Start of EXERCISE DATA

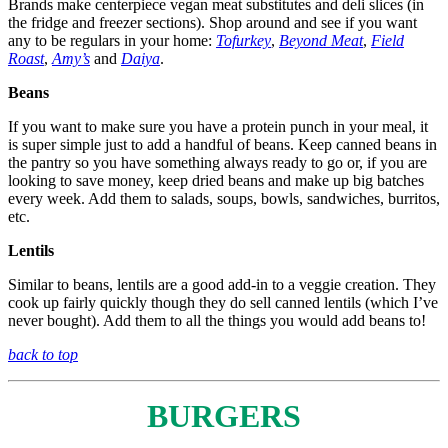
Brands make centerpiece vegan meat substitutes and deli slices (in
the fridge and freezer sections). Shop around and see if you want
any to be regulars in your home:
Tofurkey
,
Beyond Meat
,
Field
Roast
,
Amy’s
and
Daiya
.
Beans
If you want to make sure you have a protein punch in your meal, it
is super simple just to add a handful of beans. Keep canned beans in
the pantry so you have something always ready to go or, if you are
looking to save money, keep dried beans and make up big batches
every week. Add them to salads, soups, bowls, sandwiches, burritos,
etc.
Lentils
Similar to beans, lentils are a good add-in to a veggie creation. They
cook up fairly quickly though they do sell canned lentils (which I’ve
never bought). Add them to all the things you would add beans to!
back to top
BURGERS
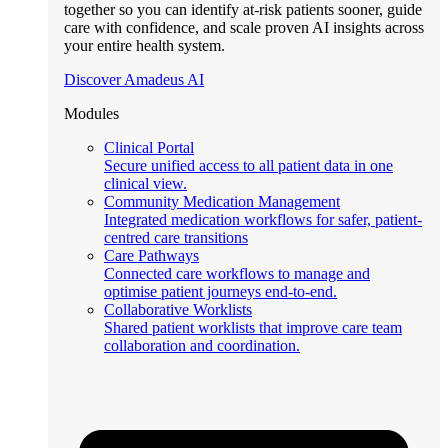
together so you can identify at-risk patients sooner, guide
care with confidence, and scale proven AI insights across
your entire health system.
Discover Amadeus AI
Modules
Clinical Portal
Secure unified access to all patient data in one
clinical view.
Community Medication Management
Integrated medication workflows for safer, patient-
centred care transitions
Care Pathways
Connected care workflows to manage and
optimise patient journeys end-to-end.
Collaborative Worklists
Shared patient worklists that improve care team
collaboration and coordination.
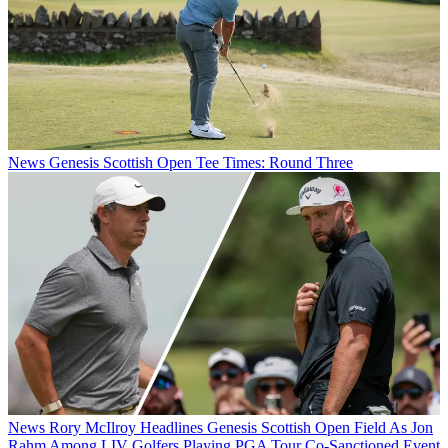
News
Genesis Scottish Open Tee Times: Round Three
News
Rory McIlroy Headlines Genesis Scottish Open Field As Jon
Rahm Among LIV Golfers Playing PGA Tour Co-Sanctioned Event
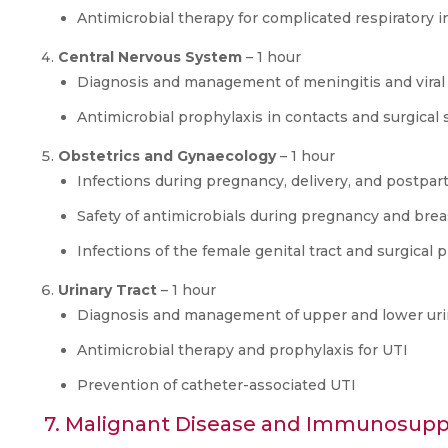
Antimicrobial therapy for complicated respiratory i
Central Nervous System
– 1 hour
Diagnosis and management of meningitis and viral
Antimicrobial prophylaxis in contacts and surgical 
Obstetrics and Gynaecology
– 1 hour
Infections during pregnancy, delivery, and postpa
Safety of antimicrobials during pregnancy and bre
Infections of the female genital tract and surgical 
Urinary Tract
– 1 hour
Diagnosis and management of upper and lower urina
Antimicrobial therapy and prophylaxis for UTI
Prevention of catheter-associated UTI
7. Malignant Disease and Immunosuppr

End of EXERCISE DATA

When you return the listing, keep it exact and omit any pictures it holds.

Brands make centerpiece vegan meat substitutes and deli slices (in
the fridge and freezer sections). Shop around and see if you want
any to be regulars in your home:
Tofurkey
,
Beyond Meat
,
Field
Roast
,
Amy’s
and
Daiya
.
Beans
If you want to make sure you have a protein punch in your meal, it
is super simple just to add a handful of beans. Keep canned beans in
the pantry so you have something always ready to go or, if you are
looking to save money, keep dried beans and make up big batches
every week. Add them to salads, soups, bowls, sandwiches, burritos,
etc.
Lentils
Similar to beans, lentils are a good add-in to a veggie creation. They
cook up fairly quickly though they do sell canned lentils (which I’ve
never bought). Add them to all the things you would add beans to!
back to top
BURGERS
together so you can identify at-risk patients sooner, guide
care with confidence, and scale proven AI insights across
your entire health system.
Discover Amadeus AI
Modules
Clinical Portal
Secure unified access to all patient data in one
clinical view.
Community Medication Management
Integrated medication workflows for safer, patient-
centred care transitions
Care Pathways
Connected care workflows to manage and
optimise patient journeys end-to-end.
Collaborative Worklists
Shared patient worklists that improve care team
collaboration and coordination.
News
Genesis Scottish Open Tee Times: Round Three
News
Rory McIlroy Headlines Genesis Scottish Open Field As Jon
Rahm Among LIV Golfers Playing PGA Tour Co-Sanctioned Event
Antimicrobial therapy for complicated respiratory i
Central Nervous System
– 1 hour
Diagnosis and management of meningitis and viral
Antimicrobial prophylaxis in contacts and surgical 
Obstetrics and Gynaecology
– 1 hour
Infections during pregnancy, delivery, and postpa
Safety of antimicrobials during pregnancy and bre
Infections of the female genital tract and surgical 
Urinary Tract
– 1 hour
Diagnosis and management of upper and lower urina
Antimicrobial therapy and prophylaxis for UTI
Prevention of catheter-associated UTI
7. Malignant Disease and Immunosuppr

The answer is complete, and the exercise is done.